24. Factorise completely the expression

\((x + 2)^2\) – \((2x + 1)^2\)

**A.**(3x + 2)(1 – x)**B.**(3x + 2)(2x + 1)**C.**3\((x + 2)^2\)**D.**3(x + 1)(1 – x)

**Correct Option: Answer is D**

\((x + 2)^2\) – \((2x + 1)^2\)

= \((x^2 + 4x + 4) – (4x^2 + 4x + 1)\)

= \(x^2 \) + 4x + 4 – 4 \(x^2 \) – 4x – 1

= -3 \(x^2 \) + 3

= 3 – 3 \(x^2 \)

= 3(1 – \(x^2 \))

= 3(1 + x)(1 – x)

25. Find the \(n^{th}\) term of the sequence 2 x 3, 4 x 6, 8 x 9, 16 x 12…

**A.**2\(^n\) x 3(n + 1)**B.**2\(^n\) x 3n**C.**2\(^n\) x 3\(^n\)**D.**2\(^n\) x 3\(^n – 1\)

**Correct Option: Answer is B**

2 x 3, 4 x 6, 8 x 9, 16 x 12,…

2\(^1\) x 3 x 1, 2\(^2\) x 3 x 2, 2\(^3\) x 3 x 3, 2\(^4\) x 3 x 4,…. 2\(^n\) x 3n

**26. **If 3x\(^o\) 4(mod 5), find the** least **value of x

**A.**1**B.**2**C.**3**D.**4

**Correct Option: Answer is C**

3x ≡ 4(mod 5)

In modulo 5, multiples of 5 that give solution to the given equation are 5, 20, 35, 50,… but 5 will yield the least value of x.

Thus; 3x = 4 + 5 = 9

x = 9/3

x = 3

**27. **Find the inter-quartile range of 1, 3, 4, 5, 8, 9, 10, 11, 12, 14, 16

**A.**6**B.**7**C.**8**D.**9

**Correct Option: Answer is B**

**28. **If x : y = \(\frac{1}{4} : \frac{3}{8}\) and y : z = \(\frac{1}{3} : \frac{4}{9}\), find x : z

**A.**2:3**B.**3:4**C.**3:8**D.**1:2

**Correct Option: Answer is D**

\(\frac{x}{y}\) = \(\frac{1}{4} \div \frac{3}{8}\) = \(\frac{1}{4} \times \frac{8}{3}\) = \(\frac{2}{3}\)

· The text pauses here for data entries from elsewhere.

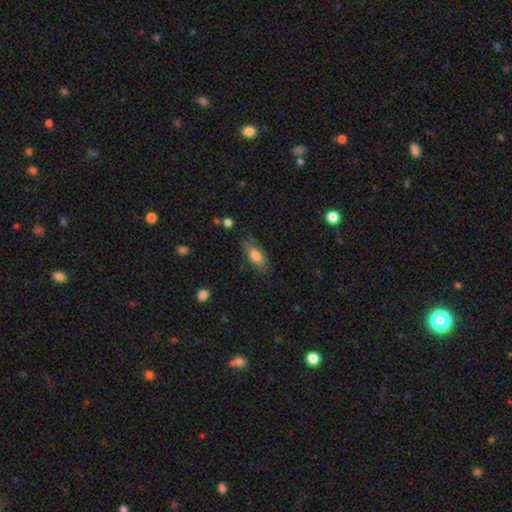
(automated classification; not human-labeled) smooth_or_featured: smooth (p=0.71) [alt: featured or disk p=0.22]
how_rounded: in between (p=0.78) [alt: cigar-shaped p=0.19]
merging: none (p=0.74) [alt: minor disturbance p=0.19]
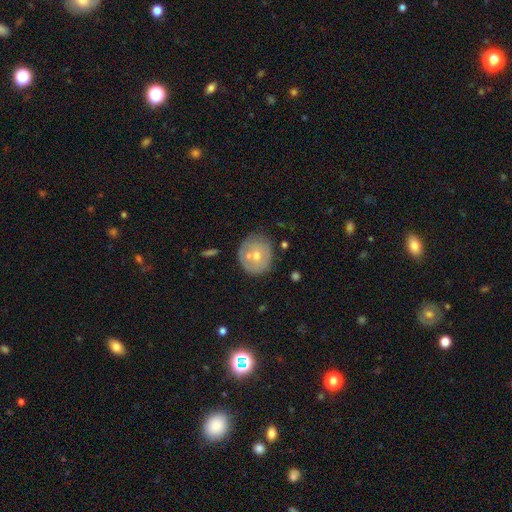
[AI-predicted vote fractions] Q: Smooth or featured?
A: smooth (56%); runner-up: featured or disk (36%)
Q: How rounded?
A: round (83%); runner-up: in between (16%)
Q: Merging?
A: none (62%); runner-up: merger (17%)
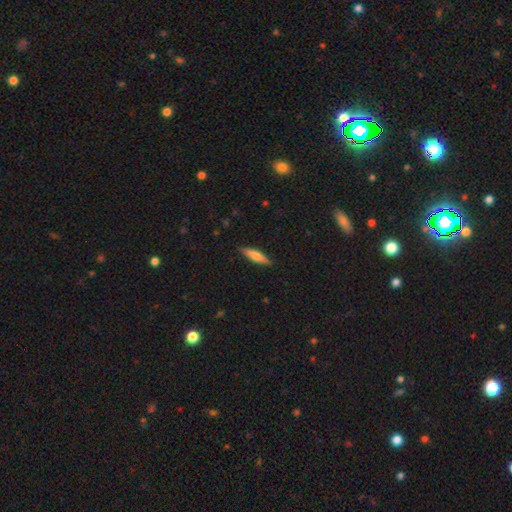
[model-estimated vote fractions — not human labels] The model was most divided on "smooth or featured": smooth: 61%, featured or disk: 33%, star or artifact: 6%. More confident: merging — none (89%); how rounded — cigar-shaped (80%).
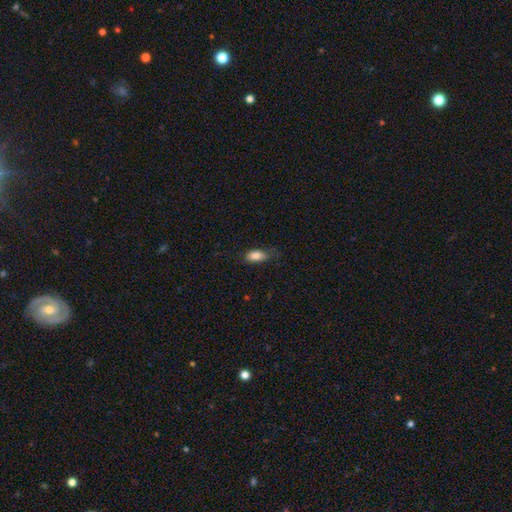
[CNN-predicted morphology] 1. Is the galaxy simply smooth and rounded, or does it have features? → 85% smooth, 8% star or artifact, 7% featured or disk.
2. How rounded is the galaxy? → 88% in between, 8% cigar-shaped, 4% round.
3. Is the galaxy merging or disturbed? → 63% none, 27% minor disturbance, 9% major disturbance, 1% merger.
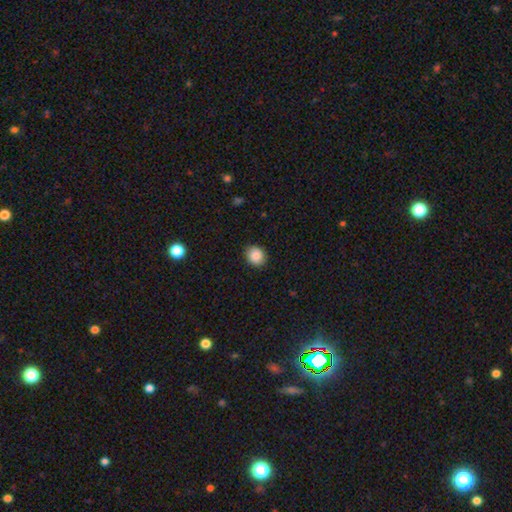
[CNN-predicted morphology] The model was most divided on "how rounded": round: 68%, in between: 31%, cigar-shaped: 1%. More confident: merging — none (89%); smooth or featured — smooth (86%).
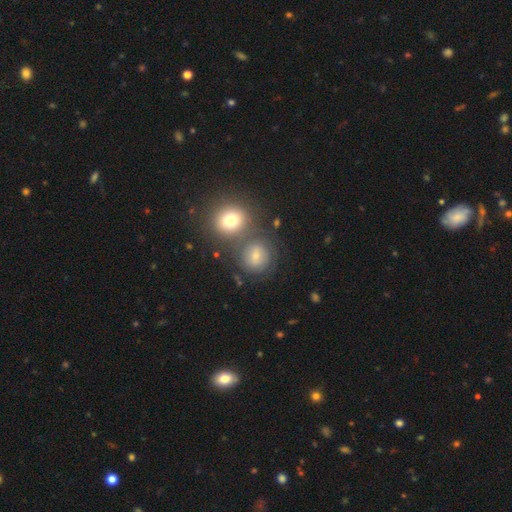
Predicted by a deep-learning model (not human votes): Q: Smooth or featured?
A: smooth (71%); runner-up: featured or disk (16%)
Q: How rounded?
A: round (82%); runner-up: in between (17%)
Q: Merging?
A: none (61%); runner-up: merger (22%)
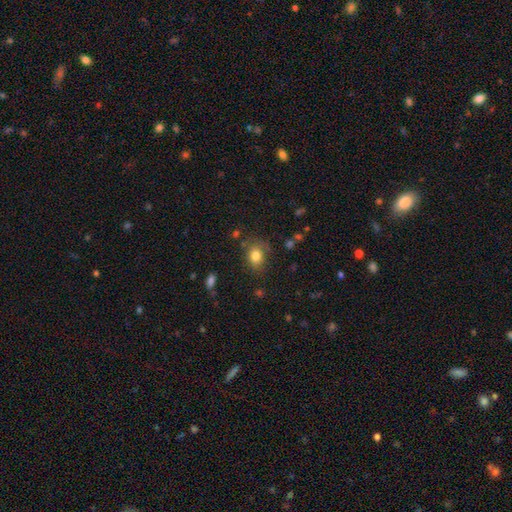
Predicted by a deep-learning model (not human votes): Q: Smooth or featured?
A: smooth (81%); runner-up: star or artifact (11%)
Q: How rounded?
A: in between (57%); runner-up: round (42%)
Q: Merging?
A: none (74%); runner-up: minor disturbance (18%)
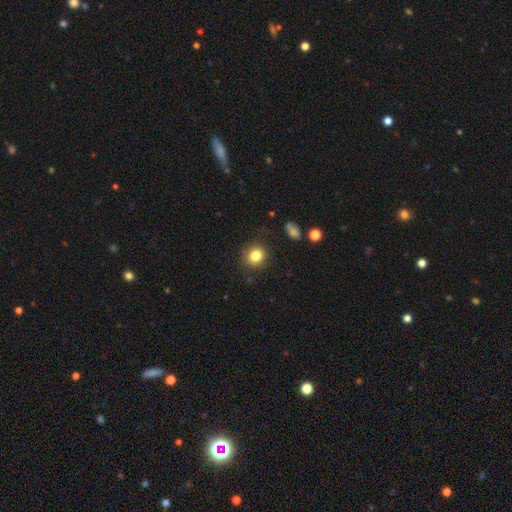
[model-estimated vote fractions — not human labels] smooth-or-featured: smooth: 82% | star or artifact: 11% | featured or disk: 6%
  how-rounded: round: 82% | in between: 17% | cigar-shaped: 1%
  merging: none: 85% | minor disturbance: 11% | major disturbance: 3% | merger: 2%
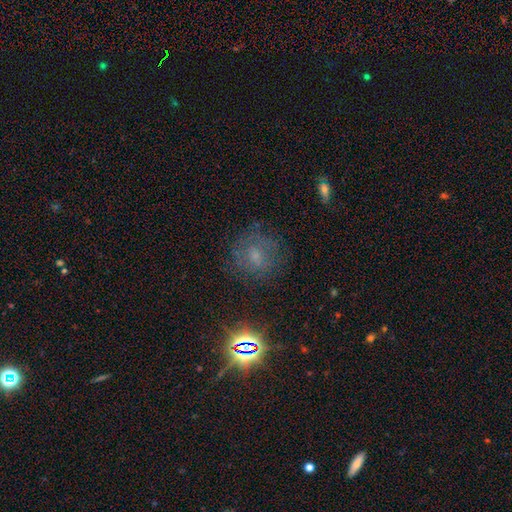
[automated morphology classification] smooth-or-featured: smooth: 46% | star or artifact: 29% | featured or disk: 24%
  merging: none: 73% | minor disturbance: 16% | major disturbance: 10% | merger: 2%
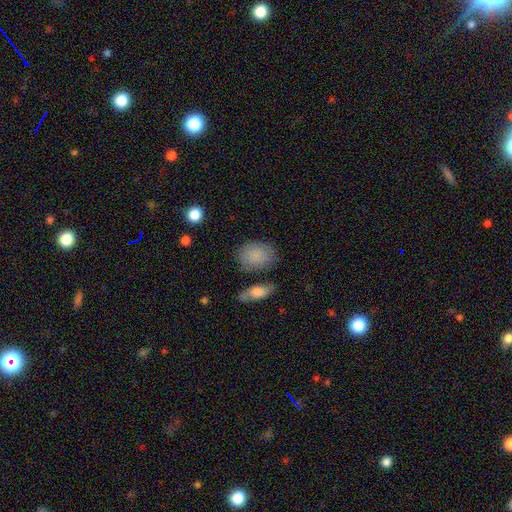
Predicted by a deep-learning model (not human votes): A smooth galaxy with no disk features (83%) that is in between round and cigar-shaped (65%). Merging: none (67%).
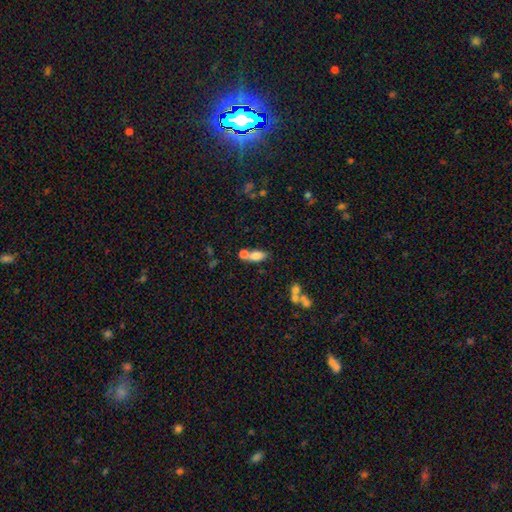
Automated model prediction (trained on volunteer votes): smooth 77%, featured or disk 14%, star or artifact 9%. Down the decision tree: how rounded — in between (82%); merging — merger (42%).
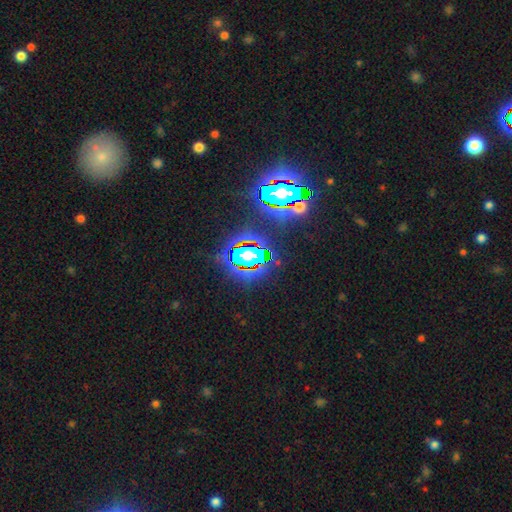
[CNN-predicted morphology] type=star or artifact (81%).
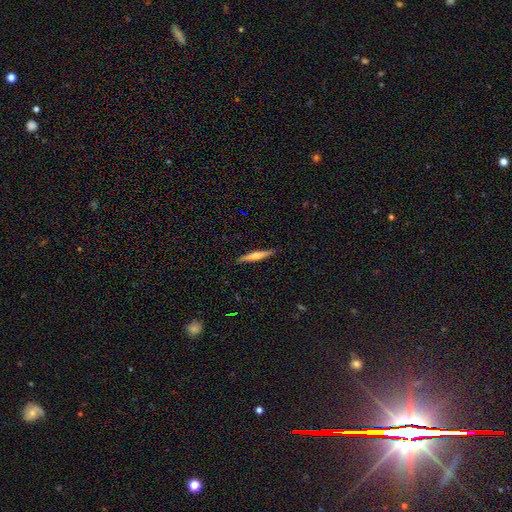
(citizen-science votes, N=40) Q: Smooth or featured?
A: smooth (70%); runner-up: featured or disk (28%)
Q: How rounded?
A: cigar-shaped (82%); runner-up: in between (14%)
Q: Merging?
A: none (87%); runner-up: minor disturbance (8%)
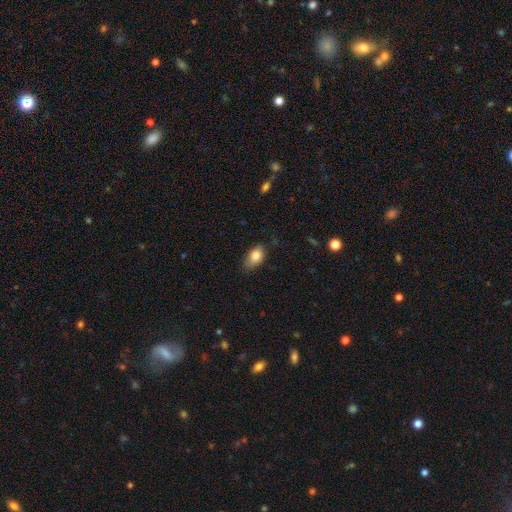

\(\frac{y}{z}\) = \(\frac{1}{3} \div \frac{4}{9}\) = \(\frac{1}{3} \times \frac{9}{4}\) = \(\frac{3}{4}\)

But,

x = \(\frac{2}{5}T_1\), y = \(\frac{3}{5}T_1\)

y = \(\frac{3}{7}T_2\), z = \(\frac{4}{7}T_2\)

Using y = y

\(\frac{3}{5}T_1\) = x = \(\frac{3}{7}T_2\)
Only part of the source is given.